— Start of SELECTED EXTRACT —
After a season and a half of merely-well-above-average hitting statistics, Paul Goldschmidt posted an elite 2013 season, and matched that same elite pace in an injury-shortened season last year. How long can keep that up? If the D-backs are gearing up to contend for a few years starting in 2017, can Goldschmidt be part of that window? In 2017, Goldy will be on the “right” side of 30. In 2018, not so much.
It’s impossible to know Goldy’s future, but as is frequently in the case in baseball, we have enough information to make some educated guesses. In some respects, it doesn’t really matter; Goldy will do his best and try to stay on the field, and production that doesn’t quite match what he’s done in the last two years could still make him well above average. Besides, given his place in the organization, he wouldn’t just need to fall off a statistical cliff to get replaced — he’d need to fall off a real one.
— End of SELECTED EXTRACT —
**STATED TASK:**
Answer these questions from the passage on Paul Goldschmidt:
1. In what year did Goldschmidt post an elite season?
2. In which year will Goldy be on the "right" side of 30?
3. Besides a statistical cliff, what kind of cliff would he need to fall off to get replaced?
— Start of STORED DATA —
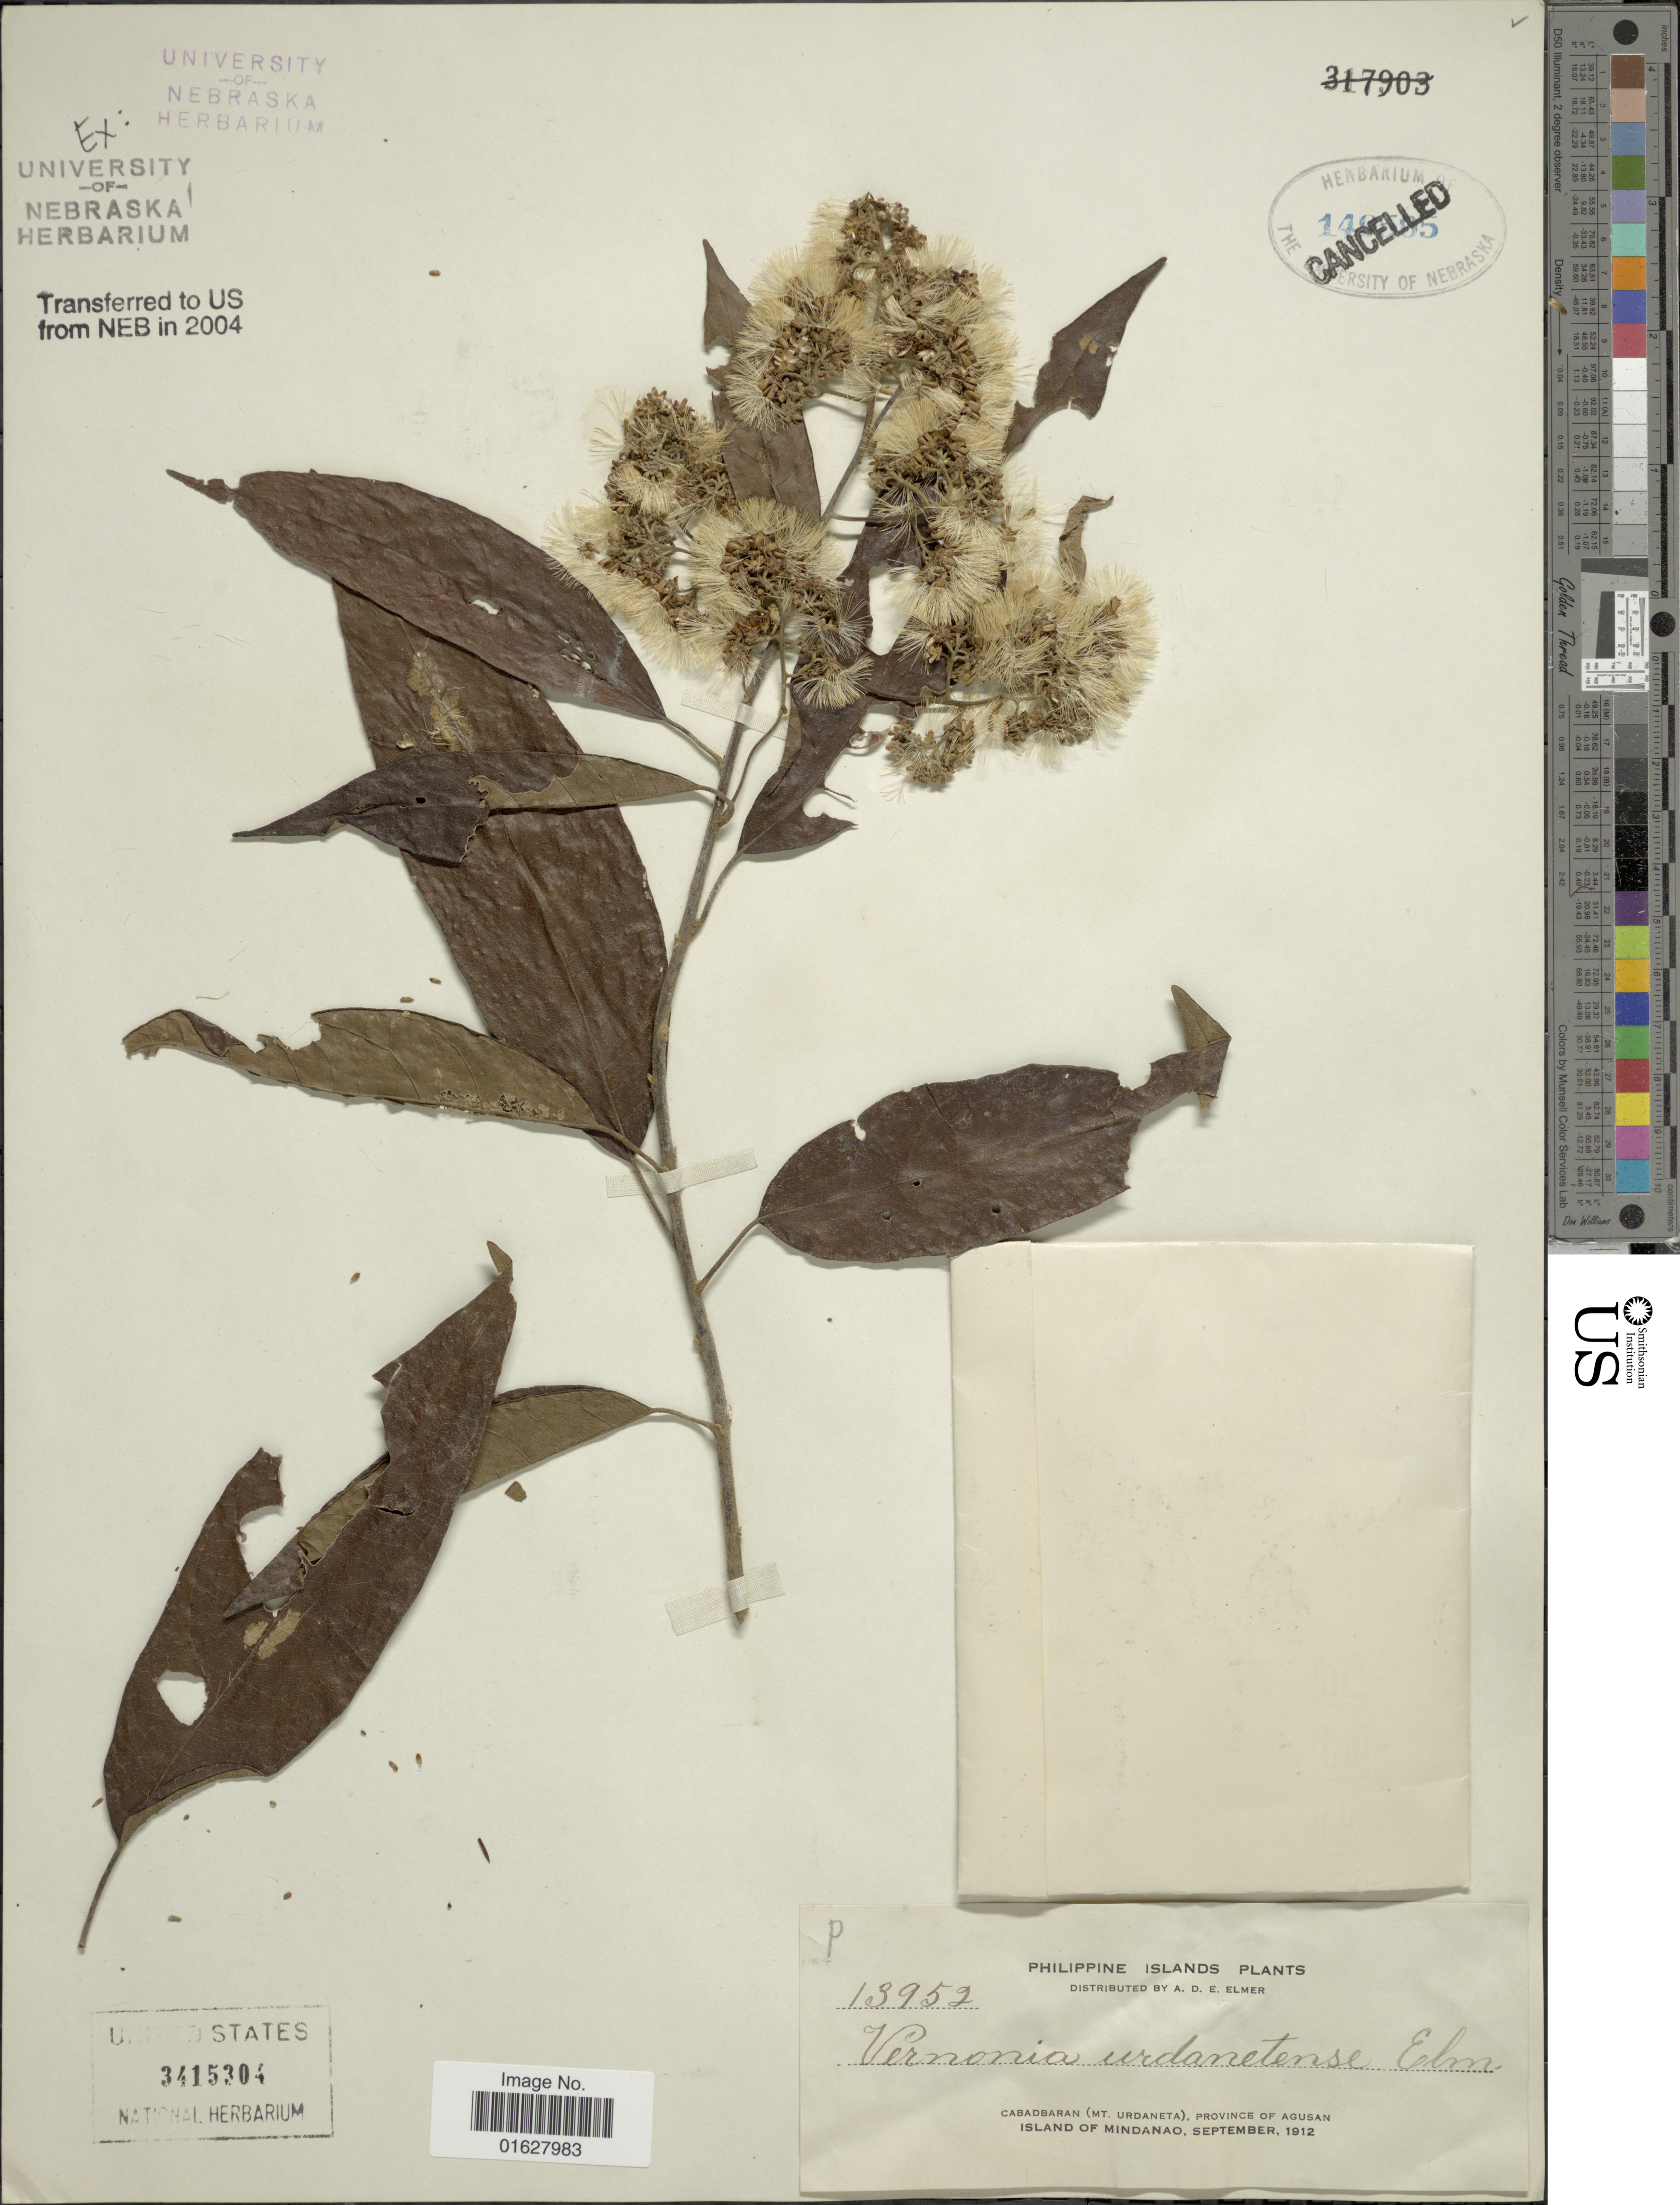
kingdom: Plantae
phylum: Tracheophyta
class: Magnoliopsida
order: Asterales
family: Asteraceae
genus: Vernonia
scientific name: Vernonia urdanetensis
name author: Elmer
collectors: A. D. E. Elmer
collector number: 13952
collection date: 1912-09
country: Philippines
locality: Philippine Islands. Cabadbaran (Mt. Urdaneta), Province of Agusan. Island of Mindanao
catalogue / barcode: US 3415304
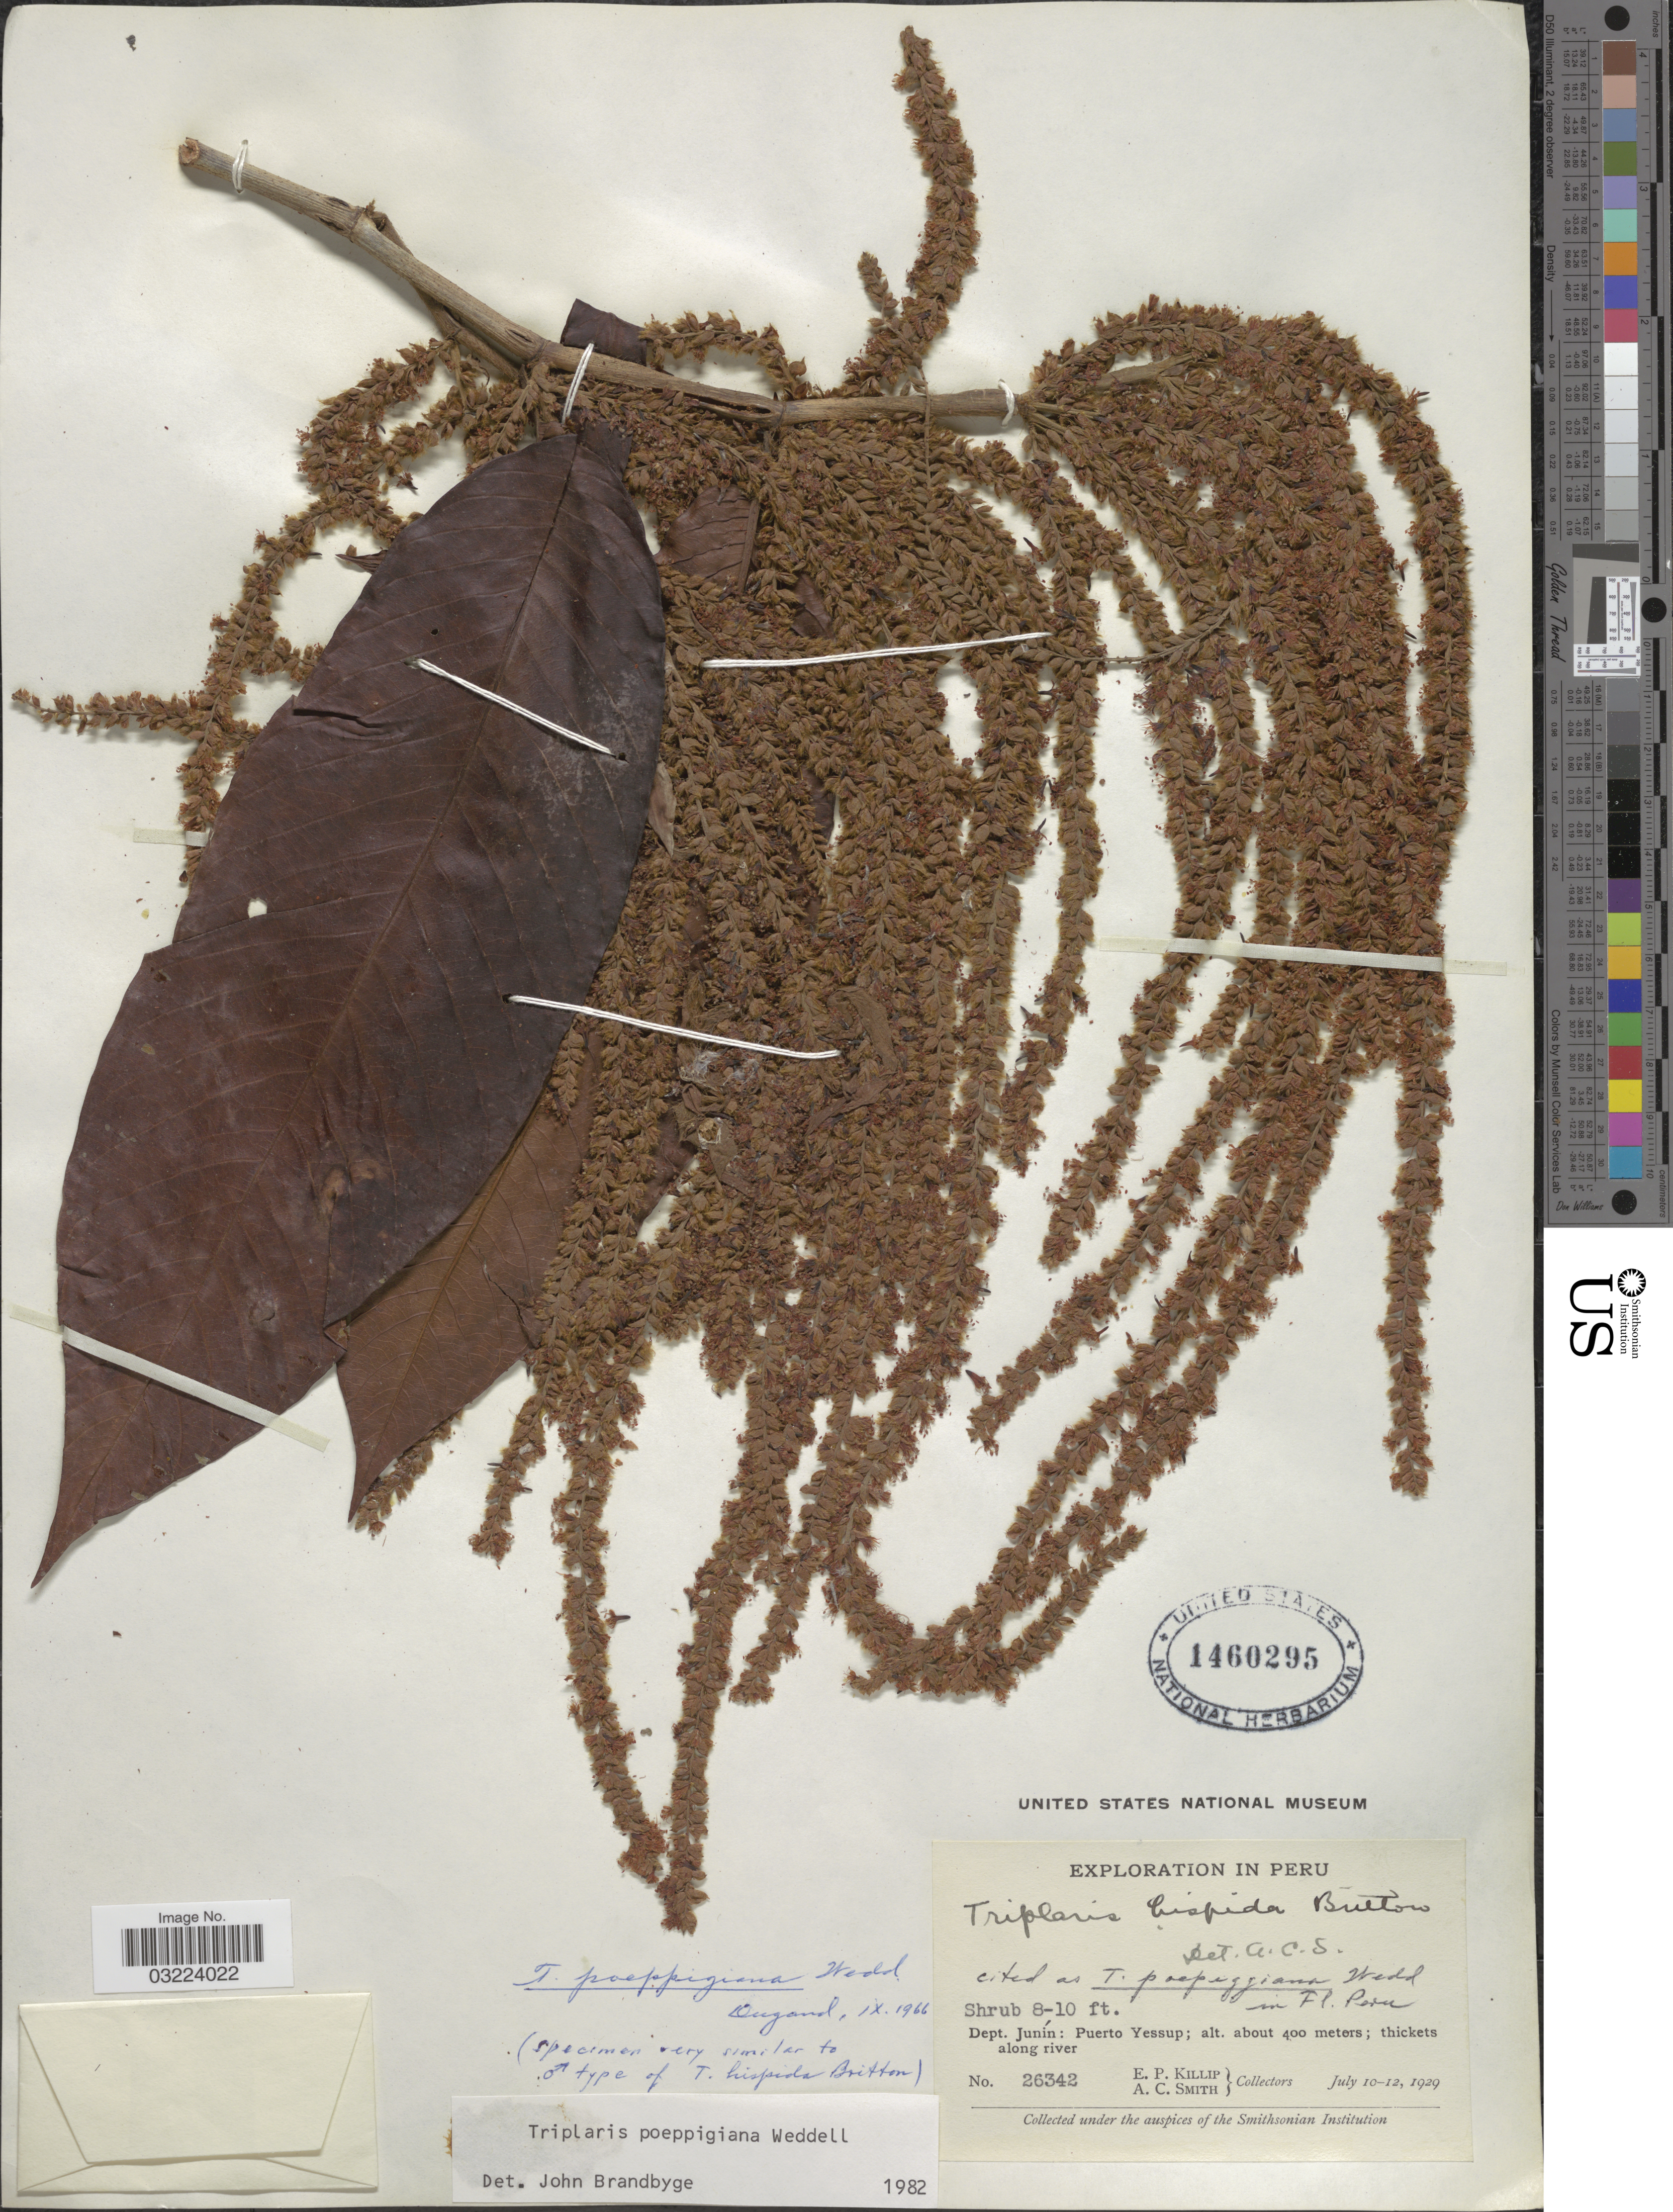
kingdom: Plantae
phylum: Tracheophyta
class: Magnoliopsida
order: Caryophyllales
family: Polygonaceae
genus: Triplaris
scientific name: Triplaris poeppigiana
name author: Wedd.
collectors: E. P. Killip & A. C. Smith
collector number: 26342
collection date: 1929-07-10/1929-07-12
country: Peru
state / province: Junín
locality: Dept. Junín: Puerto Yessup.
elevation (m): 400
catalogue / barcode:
— End of STORED DATA —
**TASK RESPONSE:**
1. 2013
2. 2017
3. A real one